Step-by-step explanation:

Given:

$\frac{(-\frac{1}{2} )^{5} }{(-\frac{1}{2} )^{4} } +\frac{(-\frac{1}{8} )}{(-\frac{1}{4}) }$

To Find:

The value  of the   $\frac{(-\frac{1}{2} )^{5} }{(-\frac{1}{2} )^{4} } +\frac{(-\frac{1}{8} )}{(-\frac{1}{4}) }$ .

Formula Used:

Multiply the nominators and multiply the denominators to  multiply the fractions.

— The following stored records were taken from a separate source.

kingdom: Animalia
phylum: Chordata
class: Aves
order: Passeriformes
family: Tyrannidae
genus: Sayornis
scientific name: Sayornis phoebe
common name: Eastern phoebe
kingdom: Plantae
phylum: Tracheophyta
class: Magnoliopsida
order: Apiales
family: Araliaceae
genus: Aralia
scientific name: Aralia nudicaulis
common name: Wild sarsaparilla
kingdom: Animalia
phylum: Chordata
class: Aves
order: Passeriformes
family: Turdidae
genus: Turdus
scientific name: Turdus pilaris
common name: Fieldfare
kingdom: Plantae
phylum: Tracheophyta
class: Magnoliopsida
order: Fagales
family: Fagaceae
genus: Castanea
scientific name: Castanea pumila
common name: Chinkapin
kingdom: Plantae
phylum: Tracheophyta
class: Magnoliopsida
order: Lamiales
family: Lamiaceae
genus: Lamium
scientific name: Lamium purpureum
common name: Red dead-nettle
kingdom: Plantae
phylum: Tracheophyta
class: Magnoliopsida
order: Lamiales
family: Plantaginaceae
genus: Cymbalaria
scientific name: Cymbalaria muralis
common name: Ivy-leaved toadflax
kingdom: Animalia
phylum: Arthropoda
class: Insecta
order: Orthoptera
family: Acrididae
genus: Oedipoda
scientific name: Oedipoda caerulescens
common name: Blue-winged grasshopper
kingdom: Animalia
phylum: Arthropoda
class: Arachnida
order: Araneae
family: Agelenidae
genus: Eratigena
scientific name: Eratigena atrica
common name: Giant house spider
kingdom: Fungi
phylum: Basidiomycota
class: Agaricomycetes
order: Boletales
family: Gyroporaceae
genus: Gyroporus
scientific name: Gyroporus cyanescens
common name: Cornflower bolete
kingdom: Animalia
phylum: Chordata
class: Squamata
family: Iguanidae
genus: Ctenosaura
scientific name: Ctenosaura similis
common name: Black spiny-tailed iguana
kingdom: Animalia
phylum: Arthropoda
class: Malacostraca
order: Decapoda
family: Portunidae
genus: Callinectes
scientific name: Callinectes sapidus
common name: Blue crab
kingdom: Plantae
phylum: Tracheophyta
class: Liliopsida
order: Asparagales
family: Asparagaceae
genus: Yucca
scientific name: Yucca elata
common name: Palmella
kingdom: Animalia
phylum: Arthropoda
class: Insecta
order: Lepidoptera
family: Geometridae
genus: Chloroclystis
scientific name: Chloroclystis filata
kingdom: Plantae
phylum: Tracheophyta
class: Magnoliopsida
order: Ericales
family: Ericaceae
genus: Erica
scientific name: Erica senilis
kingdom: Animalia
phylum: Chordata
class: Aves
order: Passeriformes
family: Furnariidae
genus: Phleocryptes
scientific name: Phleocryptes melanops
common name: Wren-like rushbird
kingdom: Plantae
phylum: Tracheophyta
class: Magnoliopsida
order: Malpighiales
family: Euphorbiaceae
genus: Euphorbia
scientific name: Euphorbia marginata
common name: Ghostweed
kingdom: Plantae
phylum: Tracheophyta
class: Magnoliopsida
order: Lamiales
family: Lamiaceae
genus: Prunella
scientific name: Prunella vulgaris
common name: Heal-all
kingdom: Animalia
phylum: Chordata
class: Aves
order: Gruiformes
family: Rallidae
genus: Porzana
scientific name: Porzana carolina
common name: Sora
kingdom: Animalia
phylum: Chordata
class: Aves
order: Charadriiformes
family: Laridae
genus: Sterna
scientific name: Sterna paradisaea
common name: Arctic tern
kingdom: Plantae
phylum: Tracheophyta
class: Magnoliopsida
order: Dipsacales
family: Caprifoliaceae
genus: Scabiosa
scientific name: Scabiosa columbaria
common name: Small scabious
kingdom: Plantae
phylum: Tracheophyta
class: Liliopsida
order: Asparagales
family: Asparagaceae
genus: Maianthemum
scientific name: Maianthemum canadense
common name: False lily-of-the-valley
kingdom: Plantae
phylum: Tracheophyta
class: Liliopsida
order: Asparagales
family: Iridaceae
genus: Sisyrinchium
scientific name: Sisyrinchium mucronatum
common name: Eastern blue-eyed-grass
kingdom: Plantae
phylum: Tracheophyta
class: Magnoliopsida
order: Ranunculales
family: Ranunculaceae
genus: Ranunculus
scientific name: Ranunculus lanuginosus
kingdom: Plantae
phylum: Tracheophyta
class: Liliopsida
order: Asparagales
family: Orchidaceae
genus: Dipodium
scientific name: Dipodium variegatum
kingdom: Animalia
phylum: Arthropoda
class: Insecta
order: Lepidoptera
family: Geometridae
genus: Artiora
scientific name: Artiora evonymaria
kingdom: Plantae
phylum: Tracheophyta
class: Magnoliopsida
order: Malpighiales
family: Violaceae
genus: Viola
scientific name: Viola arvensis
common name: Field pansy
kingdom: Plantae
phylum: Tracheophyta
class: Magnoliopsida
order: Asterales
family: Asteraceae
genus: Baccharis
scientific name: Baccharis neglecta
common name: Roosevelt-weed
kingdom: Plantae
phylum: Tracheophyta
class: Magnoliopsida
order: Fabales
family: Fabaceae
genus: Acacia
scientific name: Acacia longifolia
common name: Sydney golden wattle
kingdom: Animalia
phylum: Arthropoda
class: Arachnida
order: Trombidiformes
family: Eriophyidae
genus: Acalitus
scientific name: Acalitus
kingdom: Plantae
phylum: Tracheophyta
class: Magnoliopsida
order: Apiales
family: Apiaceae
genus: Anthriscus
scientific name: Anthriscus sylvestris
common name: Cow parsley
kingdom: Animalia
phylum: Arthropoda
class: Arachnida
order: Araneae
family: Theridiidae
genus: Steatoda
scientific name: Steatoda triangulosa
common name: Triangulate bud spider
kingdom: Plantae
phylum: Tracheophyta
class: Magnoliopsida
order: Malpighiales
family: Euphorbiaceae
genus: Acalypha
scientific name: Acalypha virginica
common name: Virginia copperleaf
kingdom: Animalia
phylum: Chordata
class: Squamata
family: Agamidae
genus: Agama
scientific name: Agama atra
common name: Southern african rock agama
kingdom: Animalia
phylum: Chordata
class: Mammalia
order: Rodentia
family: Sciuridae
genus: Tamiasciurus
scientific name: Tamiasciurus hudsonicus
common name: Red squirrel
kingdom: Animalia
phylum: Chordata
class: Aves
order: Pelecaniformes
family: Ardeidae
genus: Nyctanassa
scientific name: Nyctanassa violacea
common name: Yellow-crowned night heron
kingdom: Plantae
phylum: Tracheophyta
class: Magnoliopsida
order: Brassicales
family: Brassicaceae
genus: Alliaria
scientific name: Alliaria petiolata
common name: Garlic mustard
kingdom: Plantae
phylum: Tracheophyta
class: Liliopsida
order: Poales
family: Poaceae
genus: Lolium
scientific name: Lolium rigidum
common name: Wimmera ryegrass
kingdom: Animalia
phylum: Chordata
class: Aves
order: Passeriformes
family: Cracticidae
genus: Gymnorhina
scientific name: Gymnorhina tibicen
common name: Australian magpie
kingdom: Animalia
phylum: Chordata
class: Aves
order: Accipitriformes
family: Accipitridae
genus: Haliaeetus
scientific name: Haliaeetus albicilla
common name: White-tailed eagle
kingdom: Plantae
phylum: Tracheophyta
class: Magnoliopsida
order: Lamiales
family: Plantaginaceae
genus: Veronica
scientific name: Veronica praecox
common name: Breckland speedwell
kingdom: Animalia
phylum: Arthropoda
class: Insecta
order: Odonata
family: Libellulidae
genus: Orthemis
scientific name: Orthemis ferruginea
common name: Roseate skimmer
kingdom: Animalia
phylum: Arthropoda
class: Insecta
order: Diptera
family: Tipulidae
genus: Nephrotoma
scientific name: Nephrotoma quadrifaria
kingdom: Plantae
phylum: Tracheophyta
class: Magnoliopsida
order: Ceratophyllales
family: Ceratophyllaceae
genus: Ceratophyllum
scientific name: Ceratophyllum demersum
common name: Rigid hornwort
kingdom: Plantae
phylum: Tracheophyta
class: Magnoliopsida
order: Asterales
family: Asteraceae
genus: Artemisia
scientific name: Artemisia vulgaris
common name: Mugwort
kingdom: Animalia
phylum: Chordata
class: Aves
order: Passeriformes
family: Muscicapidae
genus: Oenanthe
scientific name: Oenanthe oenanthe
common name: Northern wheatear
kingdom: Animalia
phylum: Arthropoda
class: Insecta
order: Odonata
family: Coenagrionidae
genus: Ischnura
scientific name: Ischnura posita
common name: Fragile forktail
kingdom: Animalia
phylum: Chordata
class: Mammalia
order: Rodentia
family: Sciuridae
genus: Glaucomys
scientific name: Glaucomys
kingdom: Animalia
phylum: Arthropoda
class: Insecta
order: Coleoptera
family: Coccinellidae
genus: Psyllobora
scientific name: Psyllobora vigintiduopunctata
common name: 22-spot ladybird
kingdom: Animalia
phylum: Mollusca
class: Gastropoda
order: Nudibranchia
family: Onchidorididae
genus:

$\frac{P}{Q} X\frac{M}{N} =\frac{PM}{QN}$

To divide one fraction by another fraction flip the second fraction and multiply with first fraction.

$\frac{\frac{P}{Q} }{\frac{N}{M} } =\frac{P}{Q} X\frac{M}{N} =\frac{PM}{QN}$

Solution:

$\frac{(-\frac{1}{2} )^{5} }{(-\frac{1}{2} )^{4} } +\frac{(-\frac{1}{8} )}{(-\frac{1}{4}) }$  

$=(-\frac{1}{2} )^{5} X(-\frac{2}{1} )^{4} +(-\frac{1}{8} )X(-\frac{4}{1} )$

$= 0$

                                                                                                   

Thus, the value  of the       $\frac{(-\frac{1}{2} )^{5} }{(-\frac{1}{2} )^{4} } +\frac{(-\frac{1}{8} )}{(-\frac{1}{4}) }$    is 0.